Ночь была тихая и звездная. Холодный воздух застыл и приобрел сонную неподвижность. В лесу изредка потрескивали деревья от мороза. В палатке было уютно и сравнительно тепло. Я делал записи в дневник. Ноздрин мешал кашу в котле, а Рожков, стоя на ногах, свертывал себе папиросу. Вдруг какой-то странный шум пронесся в воздухе. Он исходил откуда-то снизу — из-под земли. Словно там что-то большое, громоздкое падало, рушилось и с грохотом валилось с одного уступа на другой, и в этот момент палатка наша вздрогнула и качнулась. Лес зашумел, и с деревьев посыпался снег на землю. Собаки всполошились и подняли вой. Шум, быстро стихая, унесся к северо-востоку. Я сразу понял, что случилось землетрясение. Теперь мне стали понятны ночные крики птиц. Несомненно, тогда тоже было землетрясение, но настолько слабое, что мы его не ощущали. Теперь я знал, отчего произошел снежный обвал. Опасность нам грозила большая, если бы мы в это время оказались на биваке. Лесные страхи, которые так взволновали нашего проводника, имели свое основание, только объяснял их он вмешательством чорта, устроившего снежный обвал.
Не обошлось и без курьеза. Когда вздрогнула земля, Ноздрин, морщась от дыма и не глядя на Рожкова, недовольным тоном сказал:
— Брось, будет тебе.
— Что? — спросил Рожков.
— Да трястись на месте.
Он думал, что его товарищ шутил и, стоя на ногах, встряхивал землю, палатку и котел с кашей.

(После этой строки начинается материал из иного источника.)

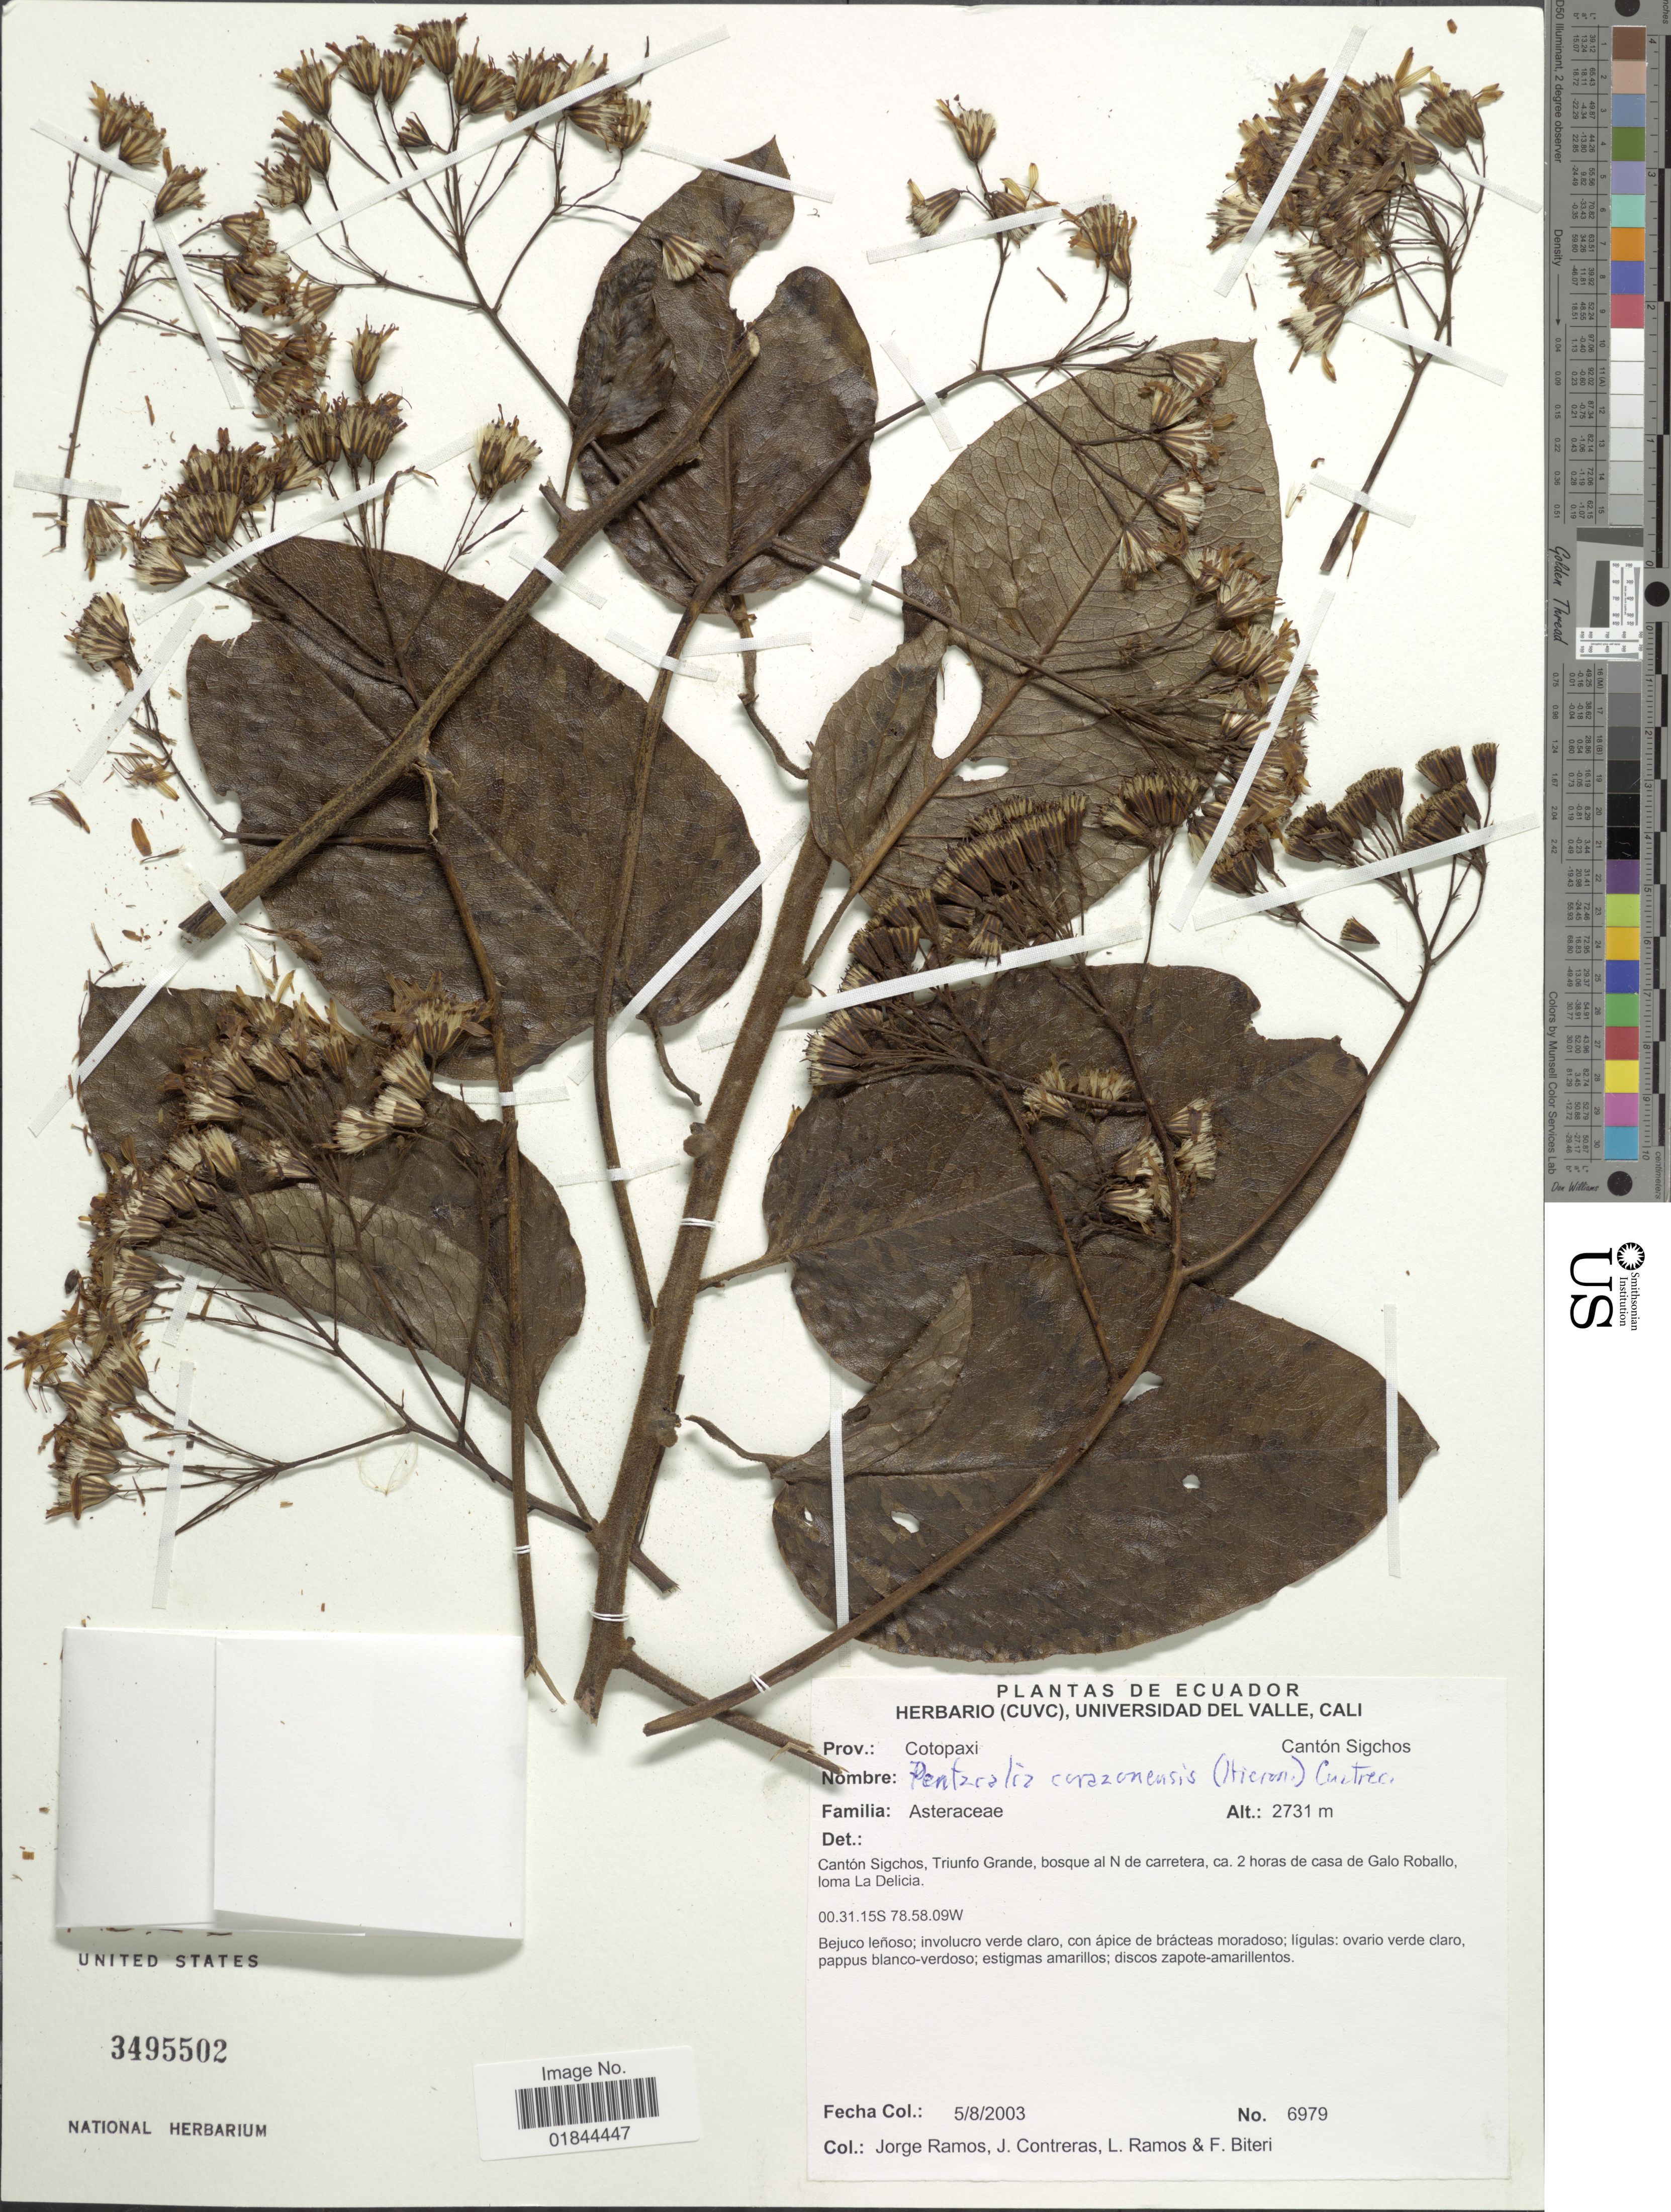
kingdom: Plantae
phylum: Tracheophyta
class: Magnoliopsida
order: Asterales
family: Asteraceae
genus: Pentacalia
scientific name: Pentacalia corazonensis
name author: (Hieron.) Cuatrec.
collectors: J. Ramos, J. Contreras, L. Ramos & F. Biteri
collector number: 6979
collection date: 2003-08-05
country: Ecuador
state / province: Cotopaxi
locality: Cantón Sigchos, Triunfo Grande, bosque al N de carretera, ca 2 horas de casa de Galo Roballo, loma La Delicia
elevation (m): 2731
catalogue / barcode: US 3495502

Первое время об этом эпизоде я забыл, но потом, когда каша была готова и мы взялись за ложки, я стал смеяться. Больше всего смеялся Рожков, Ноздрин только улыбался. Он чувствовал, что попал в конфузное положение.
Утром он сказал, что ночью было еще два слабых толчка, но я за день так устал, что спал, как убитый, и ничего не слышал. С бивака мы снялись с некоторой надеждой на успех. За ночь наша лыжница хорошо занастилась, и потому девять километров мы прошли скоро и без всяких приключений.
Протаптывание дороги по снегу заставляло нас проделывать один и тот же маршрут три раза и, следовательно, удлиняло весь путь во времени более чем вдвое. Это обстоятельство очень беспокоило меня, потому что весь запас нашего продовольствия был рассчитан лишь на три недели. Растянуть его можно было бы еще дня на три-четыре. Я все же надеялся встретить где-нибудь гольдов-соболевщиков и потому внимательно присматривался ко всяким следам, какие встречались на реке и по сторонам в лесу.
На наше несчастье зима выпала очень суровая: пурга следовала за пургой. Снег был так глубок, что мы даже на биваке не снимали лыж. Без них нельзя было принести воды, дров и сходить к нартам за чем-нибудь.
Ежедневно мы протаптывали дорогу. За день мы так уставали, что, возвращаясь назад, еле волокли ноги, а на биваке нас тоже ждала работа: надо было нарубить и натаскать дров, приготовить ужин и починить обувь или одежду.
Случалось, что протоптанную накануне дорогу заметало ночью ветром, и тогда надо было протаптывать ее снова. Бывали случаи, когда на возвратном пути мы не находили своей лыжницы: ее заносило следом за нами. Тогда мы шли целиною, лишь бы поскорее дойти до бивака и дать отдых измученным ногам.
Наша обувь и одежда износились до последней степени. И не мудрено: второй год путешествия был на исходе. У орочей на Тумнине я достал унты из рыбьей кожи по четыре пары на каждого человека. При бережном с ними обращении их должно было хватить дней на тридцать. Изношенную обувь мы не бросали, а держали как материал для починки вновь попортившейся. Сначала починки производились редко, а потом всё чаще и чаще — почти ежедневно. Когда был израсходован последний лоскуток рыбьей кожи, мы стали рвать полы полушубков и ими подшивать унты. Этот материал тоже был непрочен и быстро протирался. В конце концов мы так обкарнали полушубки, что они превратились в гусарские курточки без пол. Тогда мы бросили верхние поясные ремни, как вещи совершенно ненужные, потому что они постоянно съезжали на нижнюю одежду.